English civil servant

George Matcham (1753 – 3 February 1833) was an English civil servant of the East India Company, traveller and brother-in-law of Admiral Lord Nelson.

==Life==
Matcham was the son of Simon Matcham, Superintendent of the Marine of the East India Company, and senior member in council of the Presidency of Bombay. He was educated at Charterhouse School in England; entering the civil service of the East India Company, he subsequently became their Resident at Baroche.

His father died in 1776, and the following year his mother sailed to England. Matcham travelled overland to join her. In 1780 he returned to India, again overland. On the cession of Baroche to the Maratha Empire in 1783, Matcham retired from the Indian civil service, and he made his way to England by an overland route, much of which he had previously explored.

His travels included Persia, Arabia, Egypt, Turkey, Greece, the Greek islands, Hungary, and other countries. On one journey, with Arab guides, he rode on horseback from Baghdad to Pera (now Beyoğlu). He became known to British diplomats, and he was once presented to Emperor Joseph II. He kept journals of his travels, and an account of a journey from Aleppo to Baghdad was published with the second edition of James Capper's Observations on the Passage to India (1784), and bound together with Eyles Irwin's Voyage up the Red Sea.

===In England===
In 1785 he finally settled in England. In 1787 Matcham married Catherine, daughter of the Rev. Edmund Nelson and sister of Admiral Lord Nelson. They had five daughters and three sons.

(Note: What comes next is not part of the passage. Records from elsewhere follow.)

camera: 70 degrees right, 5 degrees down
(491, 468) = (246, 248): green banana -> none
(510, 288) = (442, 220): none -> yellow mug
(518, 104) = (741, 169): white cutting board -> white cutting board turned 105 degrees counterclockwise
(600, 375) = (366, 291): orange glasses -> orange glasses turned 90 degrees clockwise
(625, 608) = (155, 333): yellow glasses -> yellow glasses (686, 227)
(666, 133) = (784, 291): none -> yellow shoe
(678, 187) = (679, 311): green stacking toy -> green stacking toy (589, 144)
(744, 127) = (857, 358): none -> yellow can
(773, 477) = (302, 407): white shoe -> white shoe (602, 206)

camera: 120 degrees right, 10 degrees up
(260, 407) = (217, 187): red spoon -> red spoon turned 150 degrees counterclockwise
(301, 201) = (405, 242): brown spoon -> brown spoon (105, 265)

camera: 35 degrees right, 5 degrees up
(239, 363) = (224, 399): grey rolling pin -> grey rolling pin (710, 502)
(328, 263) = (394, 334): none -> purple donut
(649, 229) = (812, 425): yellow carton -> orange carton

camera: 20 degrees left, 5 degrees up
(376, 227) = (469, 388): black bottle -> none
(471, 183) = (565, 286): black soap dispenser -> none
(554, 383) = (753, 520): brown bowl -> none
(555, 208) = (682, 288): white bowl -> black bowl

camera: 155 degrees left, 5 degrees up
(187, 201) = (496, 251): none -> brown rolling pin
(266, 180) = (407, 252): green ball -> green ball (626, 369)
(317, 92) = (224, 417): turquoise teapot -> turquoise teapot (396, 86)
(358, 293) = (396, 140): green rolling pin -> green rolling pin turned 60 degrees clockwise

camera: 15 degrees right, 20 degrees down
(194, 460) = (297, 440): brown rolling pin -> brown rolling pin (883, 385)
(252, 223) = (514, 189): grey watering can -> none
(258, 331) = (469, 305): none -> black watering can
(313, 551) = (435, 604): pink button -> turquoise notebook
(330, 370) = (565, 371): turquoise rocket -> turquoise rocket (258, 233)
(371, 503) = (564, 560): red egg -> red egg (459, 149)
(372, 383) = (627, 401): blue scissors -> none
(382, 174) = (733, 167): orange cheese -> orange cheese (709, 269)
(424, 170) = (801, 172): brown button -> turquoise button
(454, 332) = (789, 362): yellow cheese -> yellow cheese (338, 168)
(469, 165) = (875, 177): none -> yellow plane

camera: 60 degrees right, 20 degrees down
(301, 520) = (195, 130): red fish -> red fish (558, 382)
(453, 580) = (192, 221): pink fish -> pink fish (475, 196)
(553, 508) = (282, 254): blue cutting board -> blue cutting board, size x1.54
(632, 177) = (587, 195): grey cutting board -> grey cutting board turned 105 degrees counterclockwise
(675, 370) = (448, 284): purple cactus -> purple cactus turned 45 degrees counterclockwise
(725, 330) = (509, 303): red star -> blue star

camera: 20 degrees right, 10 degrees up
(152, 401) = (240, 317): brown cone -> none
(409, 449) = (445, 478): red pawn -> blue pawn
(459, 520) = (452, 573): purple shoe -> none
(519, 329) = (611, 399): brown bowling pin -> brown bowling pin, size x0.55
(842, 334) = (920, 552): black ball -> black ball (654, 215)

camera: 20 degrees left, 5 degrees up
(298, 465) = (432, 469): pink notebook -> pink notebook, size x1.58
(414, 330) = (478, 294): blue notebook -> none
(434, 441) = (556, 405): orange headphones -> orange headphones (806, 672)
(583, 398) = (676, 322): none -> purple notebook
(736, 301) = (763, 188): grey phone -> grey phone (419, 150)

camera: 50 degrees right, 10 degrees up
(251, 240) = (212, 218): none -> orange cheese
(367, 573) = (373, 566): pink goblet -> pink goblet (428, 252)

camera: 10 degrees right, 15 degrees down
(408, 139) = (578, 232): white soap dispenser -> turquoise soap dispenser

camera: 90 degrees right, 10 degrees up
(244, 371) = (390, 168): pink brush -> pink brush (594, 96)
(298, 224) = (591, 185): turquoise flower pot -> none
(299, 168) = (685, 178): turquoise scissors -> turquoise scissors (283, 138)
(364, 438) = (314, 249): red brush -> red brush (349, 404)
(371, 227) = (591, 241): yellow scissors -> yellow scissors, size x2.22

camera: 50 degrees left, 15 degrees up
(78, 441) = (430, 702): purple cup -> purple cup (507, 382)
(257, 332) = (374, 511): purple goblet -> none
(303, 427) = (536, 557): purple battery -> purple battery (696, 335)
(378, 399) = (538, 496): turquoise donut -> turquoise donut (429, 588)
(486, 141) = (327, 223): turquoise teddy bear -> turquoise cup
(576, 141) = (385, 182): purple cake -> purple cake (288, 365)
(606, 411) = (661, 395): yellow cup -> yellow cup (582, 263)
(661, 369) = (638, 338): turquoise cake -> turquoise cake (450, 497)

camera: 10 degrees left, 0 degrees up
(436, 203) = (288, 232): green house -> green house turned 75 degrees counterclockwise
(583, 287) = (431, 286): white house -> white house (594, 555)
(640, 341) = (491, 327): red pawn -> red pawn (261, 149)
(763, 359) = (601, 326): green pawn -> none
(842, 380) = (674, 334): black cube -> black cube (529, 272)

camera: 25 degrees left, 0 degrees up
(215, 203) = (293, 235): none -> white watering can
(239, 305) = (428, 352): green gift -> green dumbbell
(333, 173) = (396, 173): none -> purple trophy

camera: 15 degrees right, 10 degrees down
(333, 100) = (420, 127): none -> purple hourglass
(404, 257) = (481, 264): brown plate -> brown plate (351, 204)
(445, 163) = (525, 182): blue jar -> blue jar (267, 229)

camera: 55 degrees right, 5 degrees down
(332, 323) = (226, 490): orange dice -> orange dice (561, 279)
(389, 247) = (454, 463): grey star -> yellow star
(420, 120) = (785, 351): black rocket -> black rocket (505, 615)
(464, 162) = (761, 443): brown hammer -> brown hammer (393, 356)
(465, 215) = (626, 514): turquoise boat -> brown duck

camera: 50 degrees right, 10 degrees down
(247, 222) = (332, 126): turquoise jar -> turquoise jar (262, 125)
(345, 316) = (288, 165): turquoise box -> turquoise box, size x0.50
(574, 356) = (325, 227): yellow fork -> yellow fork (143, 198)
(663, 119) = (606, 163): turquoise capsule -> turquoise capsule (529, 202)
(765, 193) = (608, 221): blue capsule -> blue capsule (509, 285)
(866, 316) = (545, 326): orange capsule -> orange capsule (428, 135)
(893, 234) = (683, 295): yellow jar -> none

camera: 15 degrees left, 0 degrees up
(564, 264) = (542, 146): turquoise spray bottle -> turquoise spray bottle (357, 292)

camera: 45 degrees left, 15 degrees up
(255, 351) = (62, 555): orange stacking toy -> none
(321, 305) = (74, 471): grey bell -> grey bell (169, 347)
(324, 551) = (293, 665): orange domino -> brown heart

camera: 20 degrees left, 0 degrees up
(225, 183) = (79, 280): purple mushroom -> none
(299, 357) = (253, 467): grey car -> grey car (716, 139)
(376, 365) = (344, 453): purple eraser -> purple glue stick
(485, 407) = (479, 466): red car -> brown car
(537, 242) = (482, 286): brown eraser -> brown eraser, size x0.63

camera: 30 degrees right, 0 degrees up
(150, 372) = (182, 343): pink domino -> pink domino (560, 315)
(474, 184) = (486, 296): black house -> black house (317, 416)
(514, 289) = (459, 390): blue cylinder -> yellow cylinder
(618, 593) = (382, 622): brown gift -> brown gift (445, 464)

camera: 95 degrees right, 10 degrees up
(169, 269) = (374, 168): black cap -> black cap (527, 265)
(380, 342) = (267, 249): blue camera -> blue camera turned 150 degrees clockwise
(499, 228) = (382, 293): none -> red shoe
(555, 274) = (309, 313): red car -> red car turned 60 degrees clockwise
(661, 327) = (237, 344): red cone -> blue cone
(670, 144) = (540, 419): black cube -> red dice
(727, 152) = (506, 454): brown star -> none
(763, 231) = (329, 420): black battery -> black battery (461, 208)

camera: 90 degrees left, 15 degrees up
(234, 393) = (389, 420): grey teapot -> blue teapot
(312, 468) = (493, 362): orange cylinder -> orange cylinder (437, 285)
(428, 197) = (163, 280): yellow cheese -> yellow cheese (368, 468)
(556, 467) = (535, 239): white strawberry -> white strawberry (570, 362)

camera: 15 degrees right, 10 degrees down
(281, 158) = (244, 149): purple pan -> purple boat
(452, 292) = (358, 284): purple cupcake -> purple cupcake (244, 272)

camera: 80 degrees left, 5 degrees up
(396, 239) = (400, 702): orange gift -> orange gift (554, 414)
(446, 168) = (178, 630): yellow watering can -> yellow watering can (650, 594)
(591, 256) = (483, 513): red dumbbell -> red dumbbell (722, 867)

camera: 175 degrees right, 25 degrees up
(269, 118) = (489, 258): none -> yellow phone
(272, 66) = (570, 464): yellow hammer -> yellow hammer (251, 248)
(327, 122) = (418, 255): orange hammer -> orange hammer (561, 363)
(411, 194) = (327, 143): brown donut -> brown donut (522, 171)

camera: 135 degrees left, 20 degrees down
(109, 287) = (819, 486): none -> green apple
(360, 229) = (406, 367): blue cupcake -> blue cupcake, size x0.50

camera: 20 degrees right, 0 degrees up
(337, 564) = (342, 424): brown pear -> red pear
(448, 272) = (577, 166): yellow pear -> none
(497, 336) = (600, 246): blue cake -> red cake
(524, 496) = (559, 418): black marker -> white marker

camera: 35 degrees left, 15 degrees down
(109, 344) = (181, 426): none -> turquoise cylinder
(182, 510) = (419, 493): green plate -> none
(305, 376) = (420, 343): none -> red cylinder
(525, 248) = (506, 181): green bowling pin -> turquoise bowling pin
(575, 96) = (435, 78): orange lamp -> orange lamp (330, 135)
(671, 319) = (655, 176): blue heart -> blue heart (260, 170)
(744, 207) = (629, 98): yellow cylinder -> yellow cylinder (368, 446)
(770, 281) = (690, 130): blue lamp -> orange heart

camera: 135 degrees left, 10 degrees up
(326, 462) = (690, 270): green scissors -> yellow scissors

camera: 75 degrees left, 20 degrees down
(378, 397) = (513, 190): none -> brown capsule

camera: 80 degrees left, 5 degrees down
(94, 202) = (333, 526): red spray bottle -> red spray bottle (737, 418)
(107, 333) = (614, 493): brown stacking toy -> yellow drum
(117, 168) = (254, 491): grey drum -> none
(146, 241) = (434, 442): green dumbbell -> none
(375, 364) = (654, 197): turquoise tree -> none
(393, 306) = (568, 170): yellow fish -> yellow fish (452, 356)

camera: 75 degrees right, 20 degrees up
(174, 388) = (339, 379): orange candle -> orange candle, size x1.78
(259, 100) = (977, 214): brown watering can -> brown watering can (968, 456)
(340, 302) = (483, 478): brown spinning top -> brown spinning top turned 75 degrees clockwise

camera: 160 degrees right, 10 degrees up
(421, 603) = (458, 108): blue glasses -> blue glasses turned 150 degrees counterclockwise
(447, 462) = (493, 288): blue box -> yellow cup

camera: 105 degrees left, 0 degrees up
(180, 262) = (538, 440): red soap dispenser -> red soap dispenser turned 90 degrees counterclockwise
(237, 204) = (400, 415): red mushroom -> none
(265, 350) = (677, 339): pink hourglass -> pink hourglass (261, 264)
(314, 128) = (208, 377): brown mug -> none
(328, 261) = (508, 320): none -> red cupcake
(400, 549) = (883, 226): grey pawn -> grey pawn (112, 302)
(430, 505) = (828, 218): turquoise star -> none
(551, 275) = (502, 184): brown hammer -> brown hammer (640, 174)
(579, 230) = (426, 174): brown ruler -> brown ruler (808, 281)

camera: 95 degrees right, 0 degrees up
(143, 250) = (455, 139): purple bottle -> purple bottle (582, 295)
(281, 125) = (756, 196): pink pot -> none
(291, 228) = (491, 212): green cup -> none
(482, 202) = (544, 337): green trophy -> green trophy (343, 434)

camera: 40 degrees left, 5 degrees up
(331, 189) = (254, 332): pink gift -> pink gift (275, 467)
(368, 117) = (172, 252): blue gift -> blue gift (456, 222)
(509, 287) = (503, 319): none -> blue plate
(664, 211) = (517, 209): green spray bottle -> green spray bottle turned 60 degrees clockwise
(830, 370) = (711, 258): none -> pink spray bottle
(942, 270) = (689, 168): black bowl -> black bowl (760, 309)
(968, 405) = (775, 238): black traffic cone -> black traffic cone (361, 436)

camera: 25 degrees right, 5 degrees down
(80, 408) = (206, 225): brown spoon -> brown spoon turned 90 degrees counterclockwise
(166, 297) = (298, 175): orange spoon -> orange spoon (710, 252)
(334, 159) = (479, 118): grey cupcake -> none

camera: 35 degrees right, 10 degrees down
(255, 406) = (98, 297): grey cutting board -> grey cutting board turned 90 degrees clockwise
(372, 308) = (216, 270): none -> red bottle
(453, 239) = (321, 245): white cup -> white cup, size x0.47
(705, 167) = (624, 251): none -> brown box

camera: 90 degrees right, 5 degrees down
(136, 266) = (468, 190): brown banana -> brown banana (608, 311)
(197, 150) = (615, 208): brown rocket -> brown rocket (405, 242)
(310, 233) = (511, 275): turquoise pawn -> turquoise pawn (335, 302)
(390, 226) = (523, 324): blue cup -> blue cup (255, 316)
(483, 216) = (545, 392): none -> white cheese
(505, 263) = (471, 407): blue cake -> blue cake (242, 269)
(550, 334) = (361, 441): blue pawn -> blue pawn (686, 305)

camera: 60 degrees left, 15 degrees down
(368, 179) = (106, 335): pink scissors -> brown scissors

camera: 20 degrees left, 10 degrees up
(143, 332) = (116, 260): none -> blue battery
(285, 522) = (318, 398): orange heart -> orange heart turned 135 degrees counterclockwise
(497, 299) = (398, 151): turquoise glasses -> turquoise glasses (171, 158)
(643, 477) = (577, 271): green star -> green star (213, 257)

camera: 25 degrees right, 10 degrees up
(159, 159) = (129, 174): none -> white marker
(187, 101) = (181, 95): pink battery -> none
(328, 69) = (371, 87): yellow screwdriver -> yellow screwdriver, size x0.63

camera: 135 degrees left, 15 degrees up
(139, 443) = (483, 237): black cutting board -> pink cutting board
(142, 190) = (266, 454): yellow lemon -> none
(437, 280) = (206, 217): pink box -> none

The family lived in Ringwood in Hampshire, and later in Ashfold, Sussex. He devoted himself to the pursuits of a country gentleman. He patented an apparatus for preserving vessels in danger of shipwreck (patent no. 2676 of 1803), and made several communications to the government on various public improvements. Matcham died on 3 February 1833. His widow lived afterwards in Holland Park in London; she died in 1842.